Thanks to the Carlsberg Foundation we got a unique chance to establish the Center for Blockchains and Electronic Markets (BCM). The core staff consists of cryptographers from Aarhus University and economists from University of Copenhagen.
This mix creates opportunities for interdisciplinary research that combines knowledge and methodologies from both fields in new and creative ways with a focus mainly on adaptation of the blockchain technology to efficient markets with privately informed participants.
Market Design
Blockchains provide a way to implement allocation mechanisms with proven desirable properties. Thus, construction of smart contracts is closely related to designing the rules of market interaction, whether these constitute market-like mechanisms (such as auctions) or “negotiated” agreements between business partners (Roth, 2002, Hougaard, 2018).
Through the interdisciplinary framework of BCM, we analyse the full-fleshed market functionality resulting from integrating blockchains, smart contracts, and multiparty computation.
A smart contract is a self-executing program that contains the rules of economic interaction. Smart contracts can be integrated with the blockchain. Combined with the Internet-of-Things, smart contracts will allow us to redesign almost any type of economic interaction as we know it.
The contract design must induce the right user incentives so it cannot be manipulated, the private information upon which the contract is built must stay private, and computations must be processed within a time span short enough to make the mechanism operational; these challenges call for close collaboration between economists and computer scientists.

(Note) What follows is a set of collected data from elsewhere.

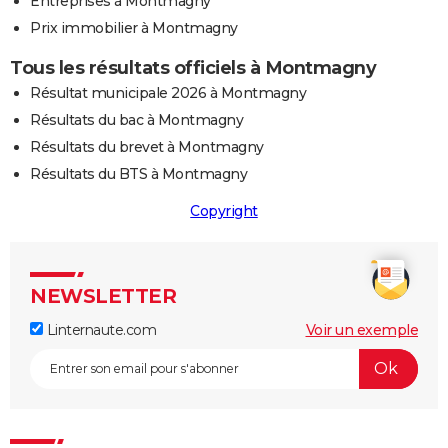
Entreprises à Montmagny
Prix immobilier à Montmagny
Tous les résultats officiels à Montmagny
Résultat municipale 2026 à Montmagny
Résultats du bac à Montmagny
Résultats du brevet à Montmagny
Résultats du BTS à Montmagny
Copyright
NEWSLETTER
Linternaute.com
Voir un exemple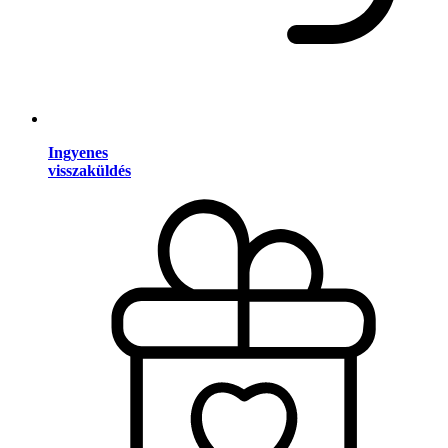
Ingyenes
visszaküldés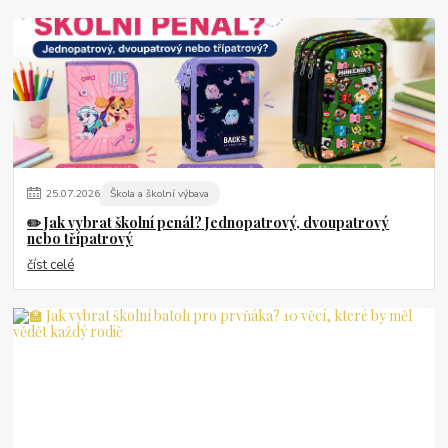
25
.
07
.
2026
Škola a školní výbava
✏️ Jak vybrat školní penál? Jednopatrový, dvoupatrový
nebo třípatrový
číst celé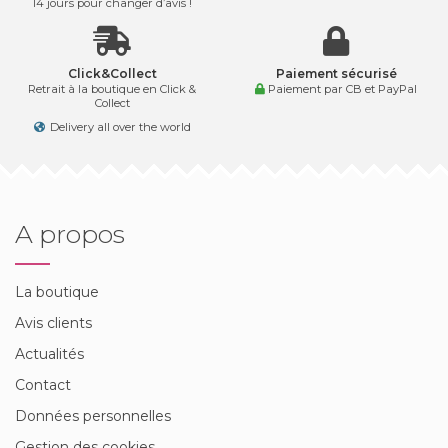
14 jours pour changer d’avis !
Click&Collect
Paiement sécurisé
Retrait à la boutique en Click &
Paiement par CB et PayPal
Collect
Delivery all over the world
A propos
La boutique
Avis clients
Actualités
Contact
Données personnelles
Gestion des cookies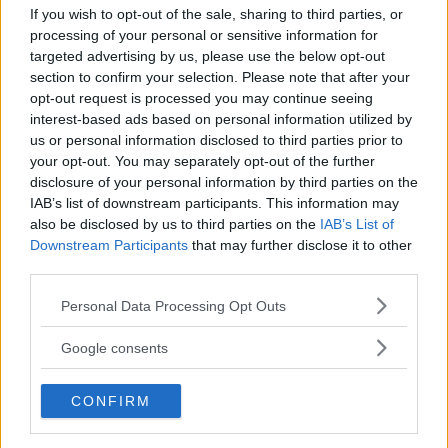
GRANNLÄNET: Kvinna död efter
If you wish to opt-out of the sale, sharing to third parties, or
processing of your personal or sensitive information for
lastbilsolycka
targeted advertising by us, please use the below opt-out
section to confirm your selection. Please note that after your
BLÅLJUS
04 augusti 2026 13.39
opt-out request is processed you may continue seeing
interest-based ads based on personal information utilized by
us or personal information disclosed to third parties prior to
Annons:
your opt-out. You may separately opt-out of the further
disclosure of your personal information by third parties on the
IAB’s list of downstream participants. This information may
also be disclosed by us to third parties on the
IAB’s List of
Downstream Participants
that may further disclose it to other
Äldre man blåste positivt – misstänks
third parties.
för brott
Please note that this website/app uses one or more Google
Personal Data Processing Opt Outs
BLÅLJUS
04 augusti 2026 11.00
services and may gather and store information including but
not limited to your visit or usage behaviour. You may click to
Google consents
grant or deny consent to Google and its third-party tags to
use your data for below specified purposes in below Google
CONFIRM
consent section.
Otäck olycka på E22 – så är läget med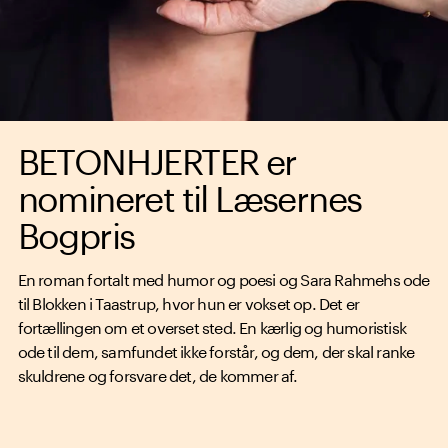
BETONHJERTER er
nomineret til Læsernes
Bogpris
En roman fortalt med humor og poesi og Sara Rahmehs ode
til Blokken i Taastrup, hvor hun er vokset op. Det er
fortællingen om et overset sted. En kærlig og humoristisk
ode til dem, samfundet ikke forstår, og dem, der skal ranke
skuldrene og forsvare det, de kommer af.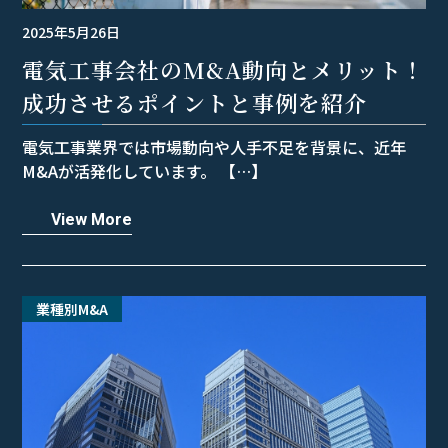
2025年5月26日
電気工事会社のM&A動向とメリット！
成功させるポイントと事例を紹介
電気工事業界では市場動向や人手不足を背景に、近年
M&Aが活発化しています。 【…】
View More
業種別M&A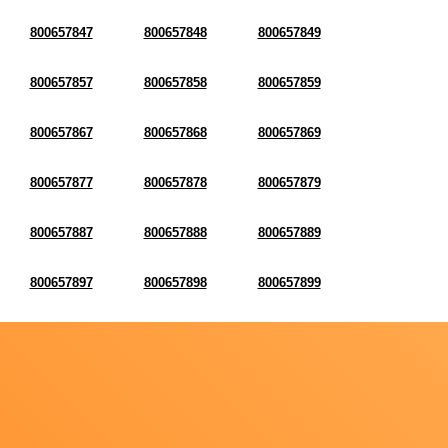
800657847
800657848
800657849
800657857
800657858
800657859
800657867
800657868
800657869
800657877
800657878
800657879
800657887
800657888
800657889
800657897
800657898
800657899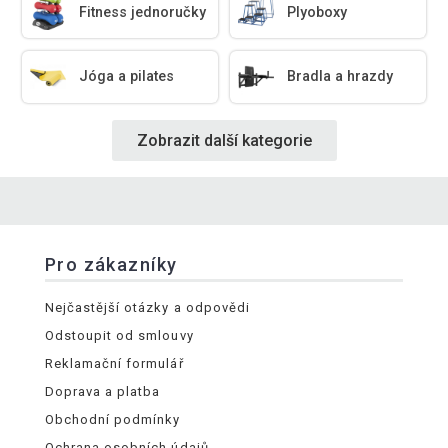
Fitness jednoručky
Plyoboxy
Jóga a pilates
Bradla a hrazdy
Zobrazit další kategorie
Pro zákazníky
Nejčastější otázky a odpovědi
Odstoupit od smlouvy
Reklamační formulář
Doprava a platba
Obchodní podmínky
Ochrana osobních údajů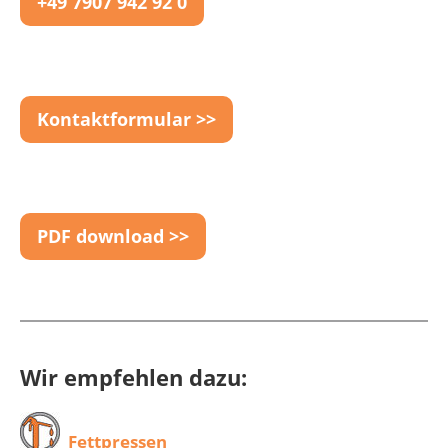
+49 7907 942 92 0
Kontaktformular >>
PDF download >>
Wir empfehlen dazu:
Fettpressen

Privacy measures, such as secure multiparty computation, ensures that private information stays private even in a distributed system.
Thus, understanding the complex interaction between the technological development itself and its related new market forms is essential to manage the many new opportunities that arise and to ensure a smooth transition of the economy.
References:
Cramer, R., I.B. Damgård, and J.B. Nielsen (2015), Secure Multiparty Computation and Secret Sharing, Cambridge University Press.
Hougaard, J.L. (2018), Allocation in Networks, MIT Press
Nakamoto, S. (2008), Bitcoin: A Peer-to-Peer Electronic Cash System, Available online at http://bitcoin.org/bitcoin.pdf
Roth, A. (2002) The economist as engineer: game theory, experimentation, and computation as tools for design economics, Econometrica, 70, 1341-1378.